The holidays often prompt consumers to rack up charges on their credit cards, leading to a January debt hangover. While that can be troublesome enough, carrying that debt is about to grow costlier.
The Federal Reserve’s December decision to boost interest rates by one-quarter of a percentage point will translate into higher credit card interest rates within the next two billing cycles, says CreditCards.com senior industry analyst Matt Schulz. Consumers will see their credit card rates inch up by the same amount as the Fed’s increase, he notes.
Although the rate increase may not be noticeable to many consumers, Schulz says it should sound the alarm to those Americans who maintain a balance on their cards. About 4 out of 10 borrowers keep a balance, and about 3 out of 10 pay off their bills each month, according to the American Bankers Association. The remaining credit cards are considered dormant.
Card Issuers Don’t Have to Notify You
Because the Federal Reserve has penciled in three additional rate hikes in 2017, interest rates could be as much as 1 percentage point higher within a year. Even the Fed’s December rate hike could prove to be a burden for some consumers. Credit reporting agency TransUnion is predicting that 9.3 million consumers may not have the financial footing to absorb the increased borrowing costs.
Another potential pitfall: Borrowers won’t receive a heads-up from their credit card issuer about the higher rate. The 2009 Credit Card Act doesn’t require lenders to notify borrowers about rate increases due to a higher prime rate, which is the interest rate charged by banks. (The prime rate is based on the Fed’s rate.)
“People do need to be prepared for what those extra rate hikes could mean, because if you do carry a balance, and they do raise it two or three times over the next year, it can have a real impact on what you owe,” Schulz says. “It really is yet another reason why it’s so important to pay your credit card debt off as soon as you possibly can.”
Paying off credit card debt may prove to be a tough task for some consumers. Households with credit card debt carry an average balance of $9,600, which could take the typical middle-class family months to pay down. Every quarter-point increase in the interest rate will add $25 in borrowing costs per $1,000.
Do you carry a balance on your credit cards?
What You Can Do
Here are some steps to limit the impact of higher interest rates:
- Start paying down any credit card debt.Borrowers who have the financial flexibility to pay down their credit card balances should do so before the higher rates take effect.

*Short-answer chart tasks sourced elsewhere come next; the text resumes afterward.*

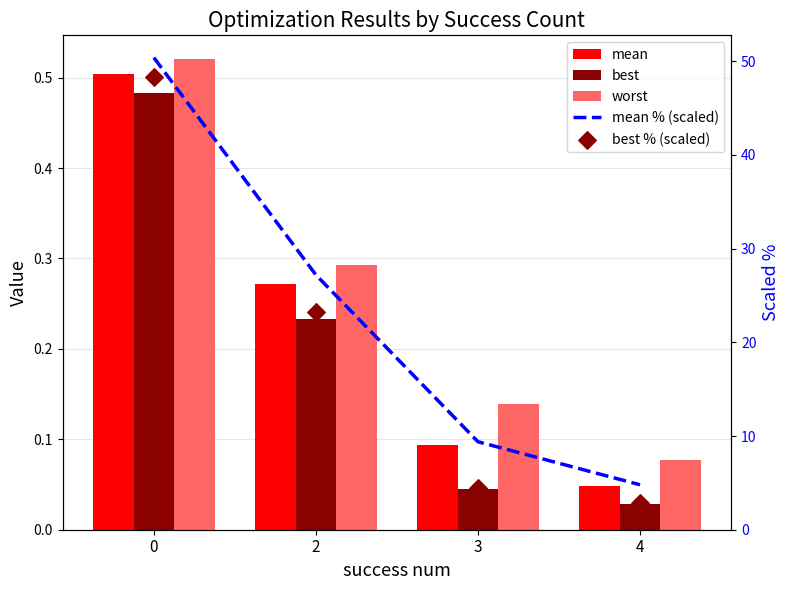

At how many categories does at least one series exceed 37?

1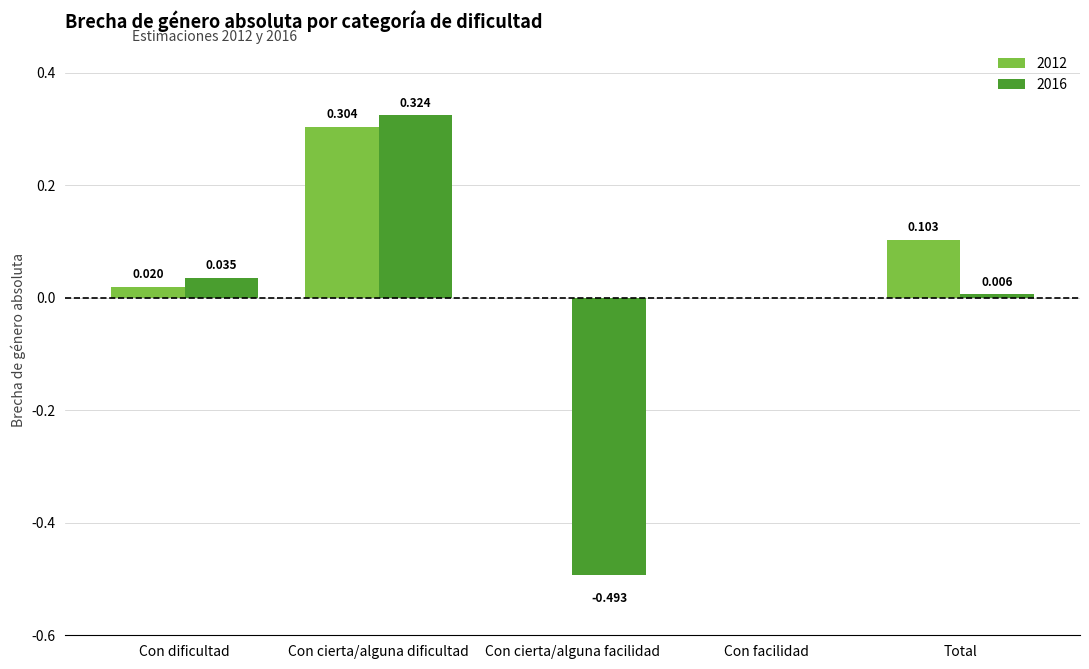

At which category is the sum across all series the highest?

Con cierta/alguna dificultad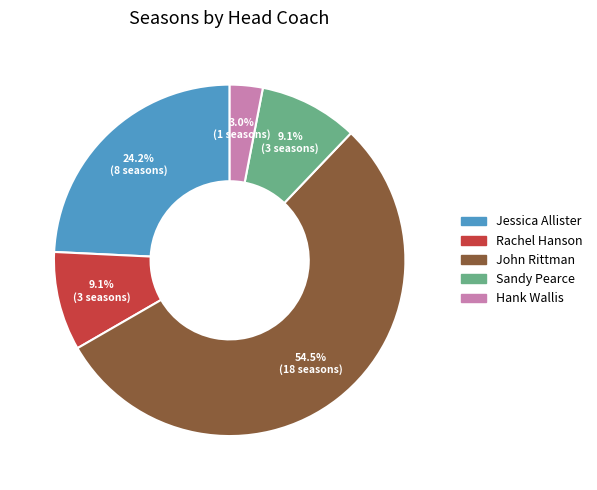

Which has a higher value, Hank Wallis or Sandy Pearce?

Sandy Pearce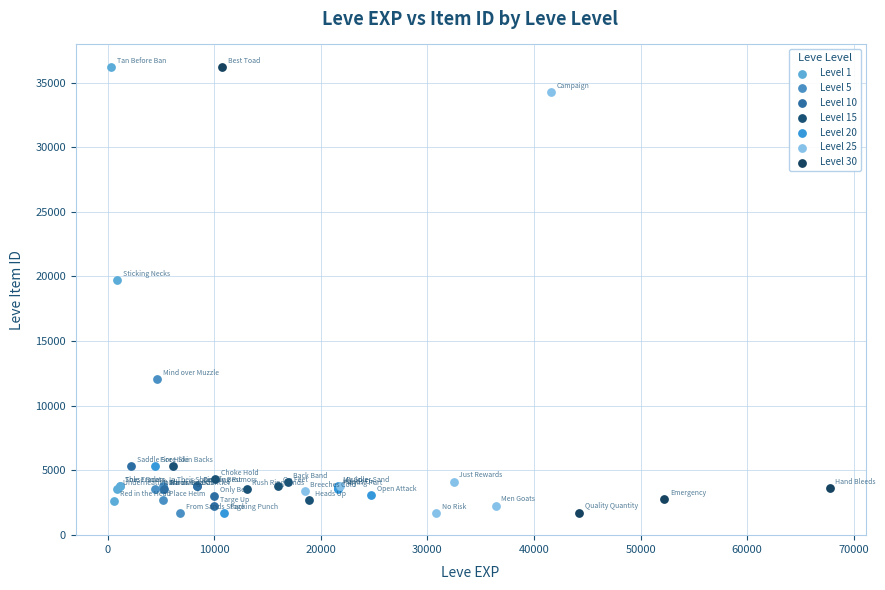

What are all the series names shown in the legend?

Level 1, Level 5, Level 10, Level 15, Level 20, Level 25, Level 30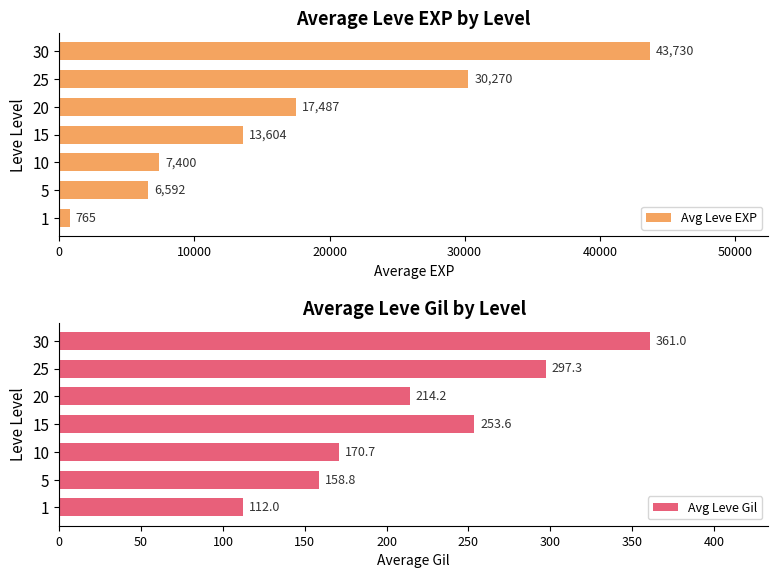

Does the chart contain stacked bars?

No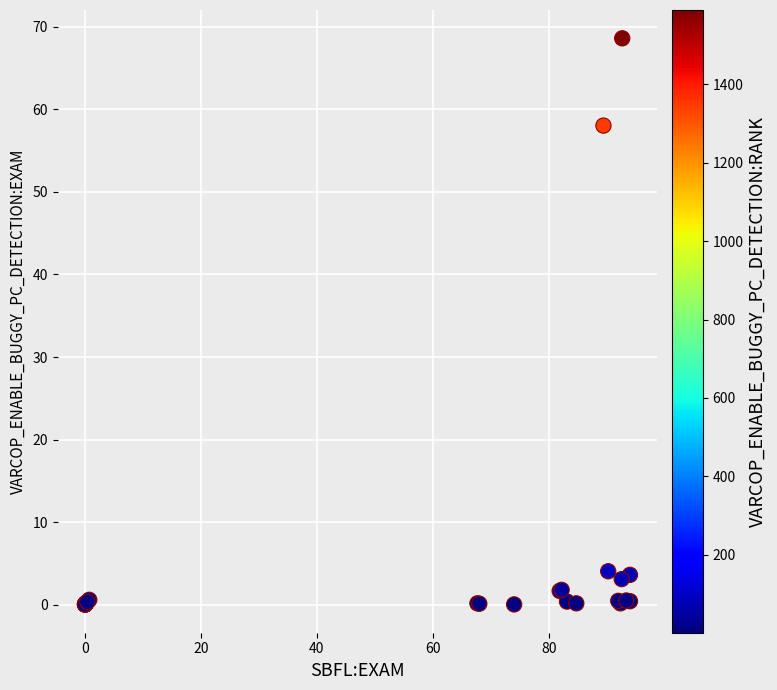

What Y value in the scatter plot is closest to 34?

58.0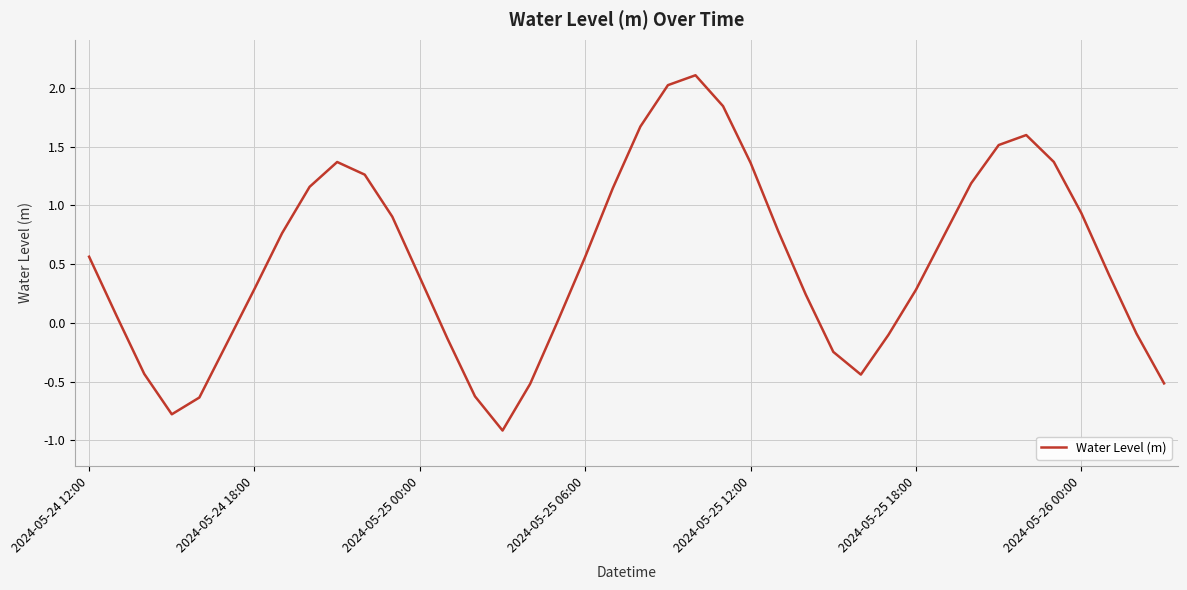

What is the minimum value shown in the chart?

-0.9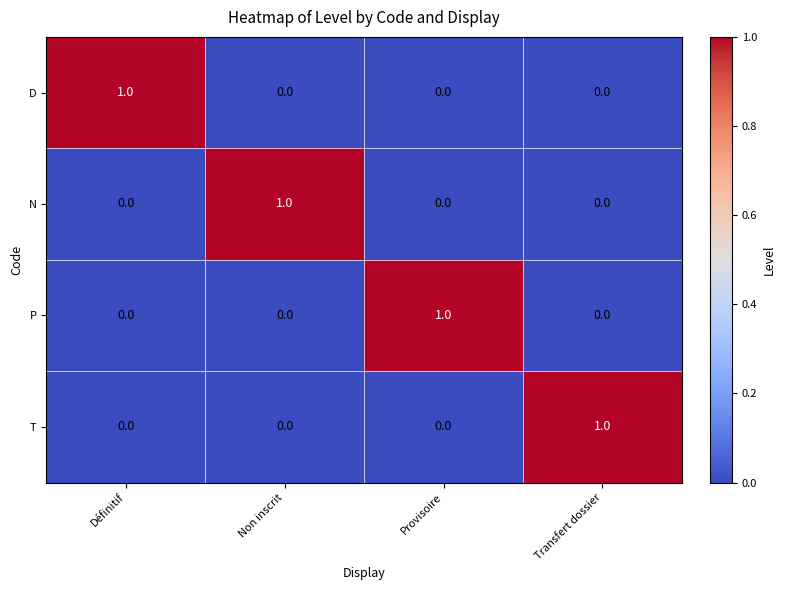

At how many categories does at least one series exceed 0?

4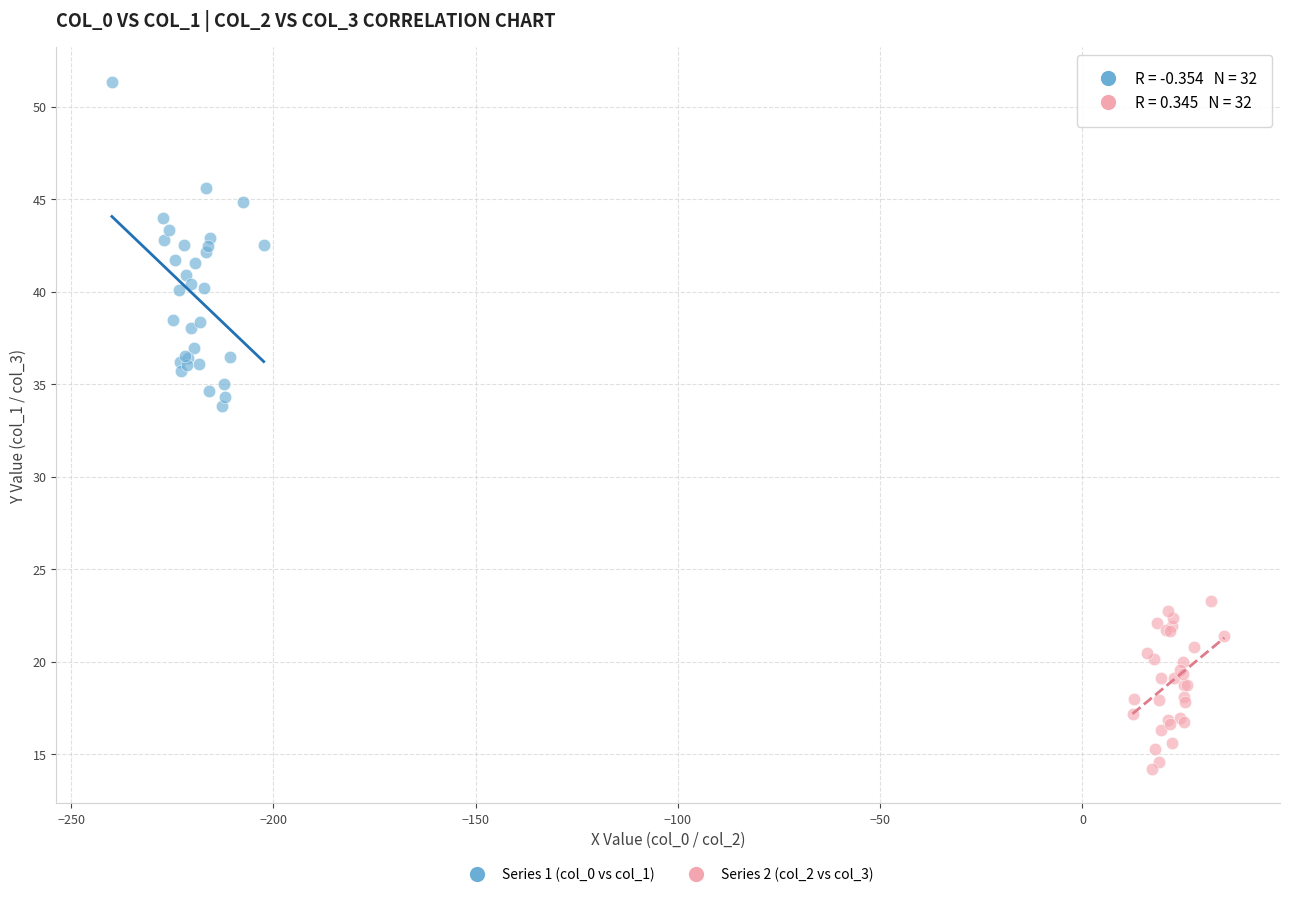

Which series has the largest Y range (max minus min)?

Series 1 (col_0 vs col_1)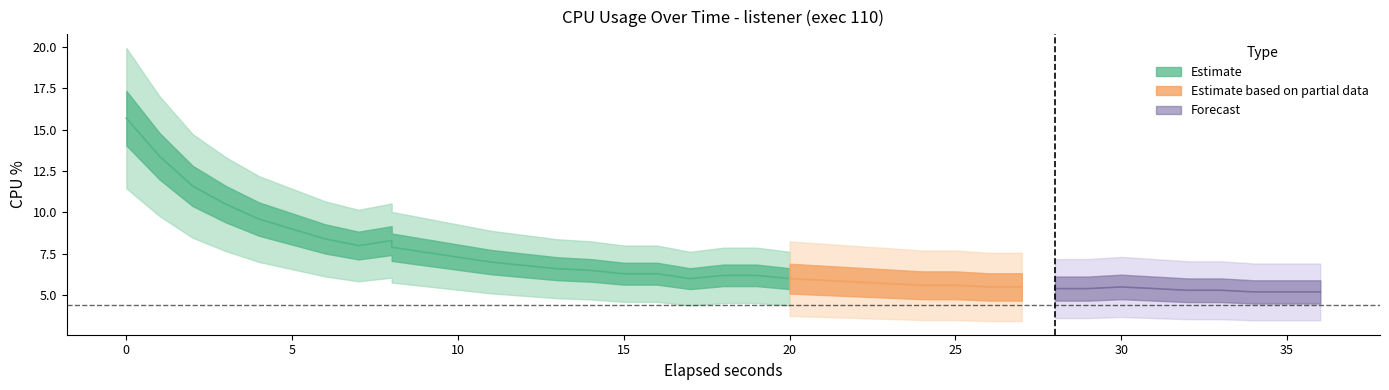

Between 35 and 6, which is larger?

6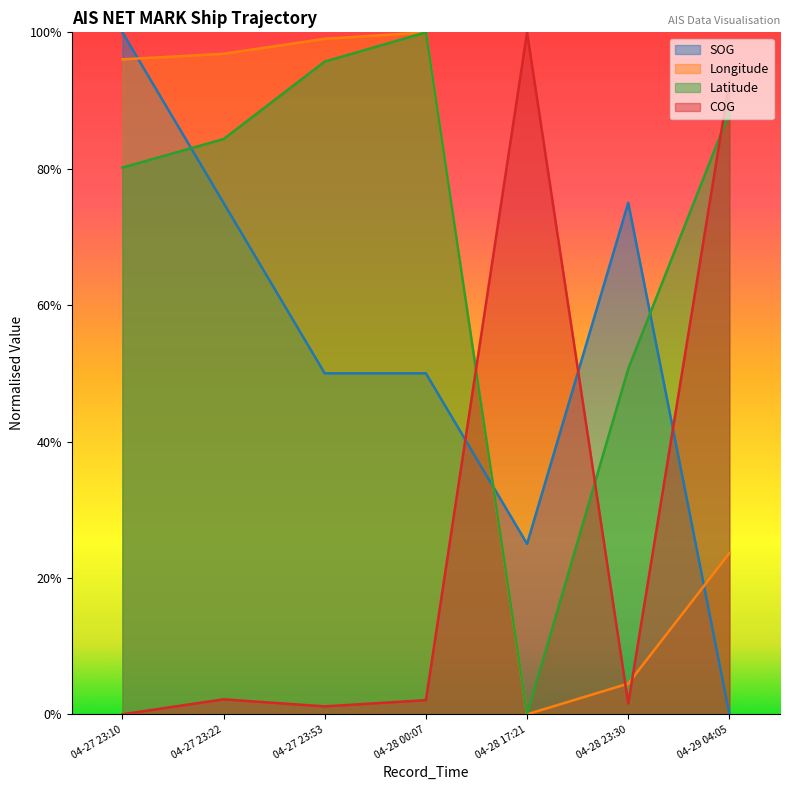

What is the spread (max minus min) of values at 04-29 04:05?

0.9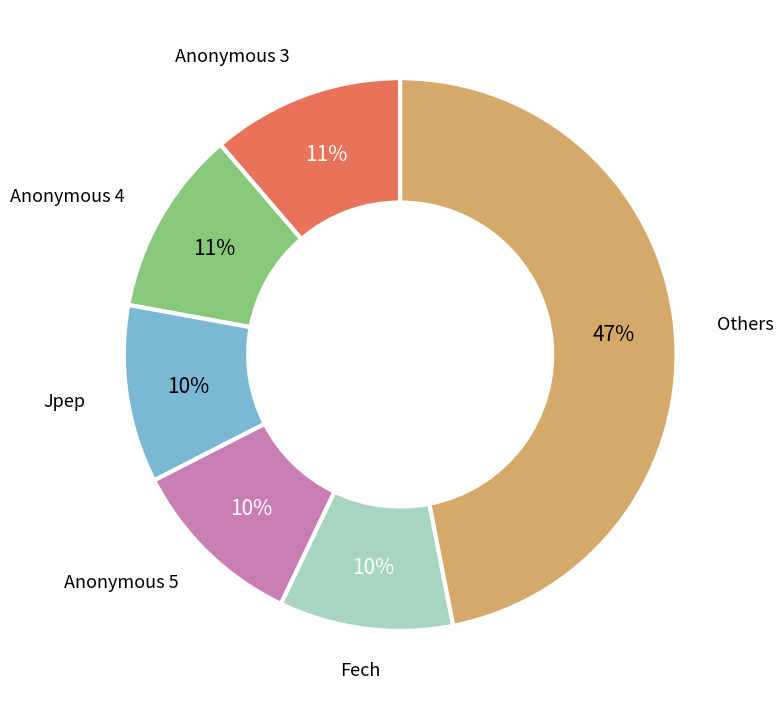

Count the number of slices in the pie.

6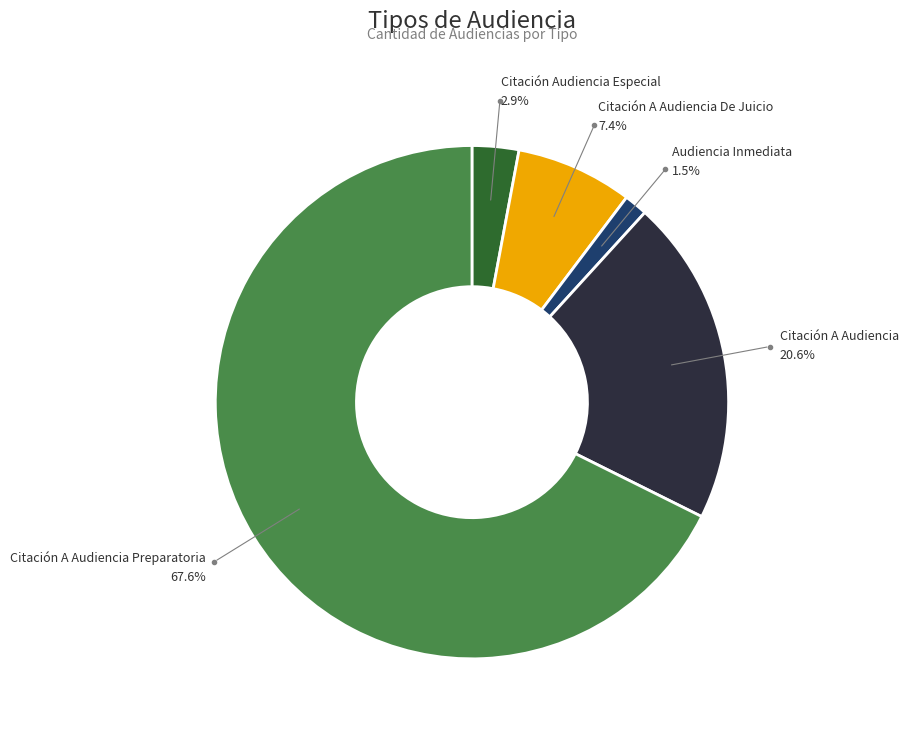

What is the majority slice?

Citación A Audiencia Preparatoria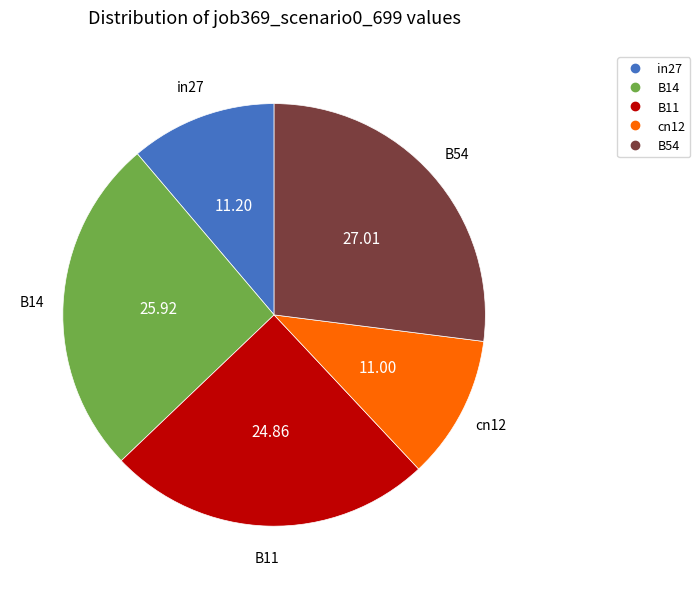

Combined, do B14 and in27 account for over 50%?

No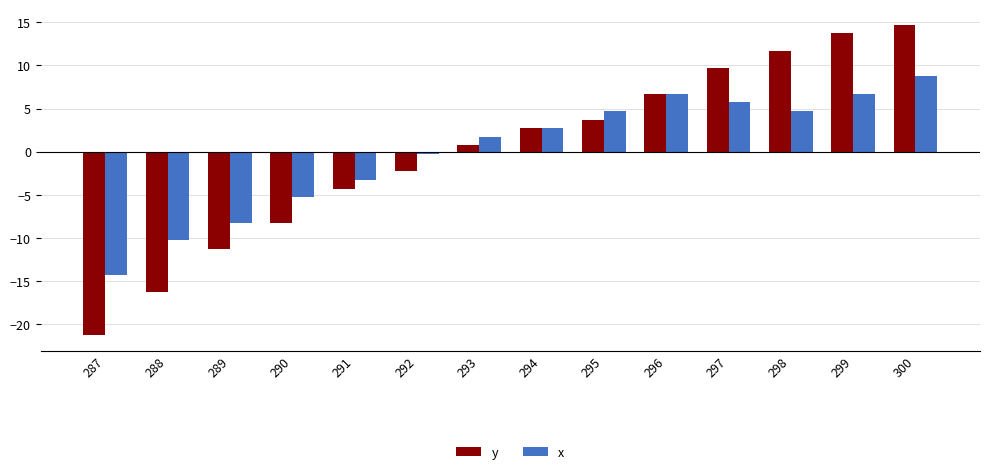

Which category has the highest value in the x series?

300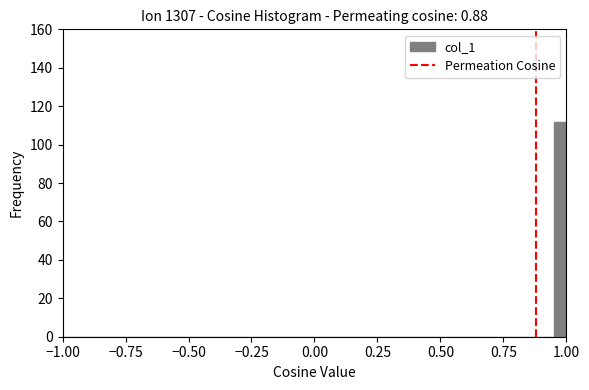

Around what value on the x-axis is the tallest bar? Give the approximate position of its centre, as read against the axis.

1.00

For those families that can’t, there are still options. Schulz recommends investigating balance transfer cards, such as Citibank’s Simplicity, which has a 0 percent introductory annual percentage rate on balances and transfers for 21 months.
There’s one significant downside to balance transfer cards: They typically charge a fee of 3 percent to 5 percent of the amount that customers are transferring. For instance, the typical family with a credit card balance of $9,600 could pay as much as $480 to transfer the balance. Whether the cost is outweighed by the benefits should be part of any borrower’s decision.
A good idea: Look for special no-fee offers on balance-transfer cards.
- Pay careful attention to a card’s rate before signing up. Consumers who are searching for a new credit card should pay careful attention to the card’s interest rate, especially if they tend to carry balances. Many credit-card companies are offering tempting sign-up bonuses and introductory APRs, but read through all the fine print before signing up.
“The most important thing to think about is how you are going to use it and what you want to get from it, because that’s really the only way to get the most out of the credit card,” Schulz says. Part of the discussion, he adds, is understanding if you are someone who will carry a balance. “If not, then the interest rate is less of an issue.”
3. Consider getting a charge card instead. A charge card, unlike a credit card, requires you to pay the total balance every month, so you won’t be tempted to rack up debt.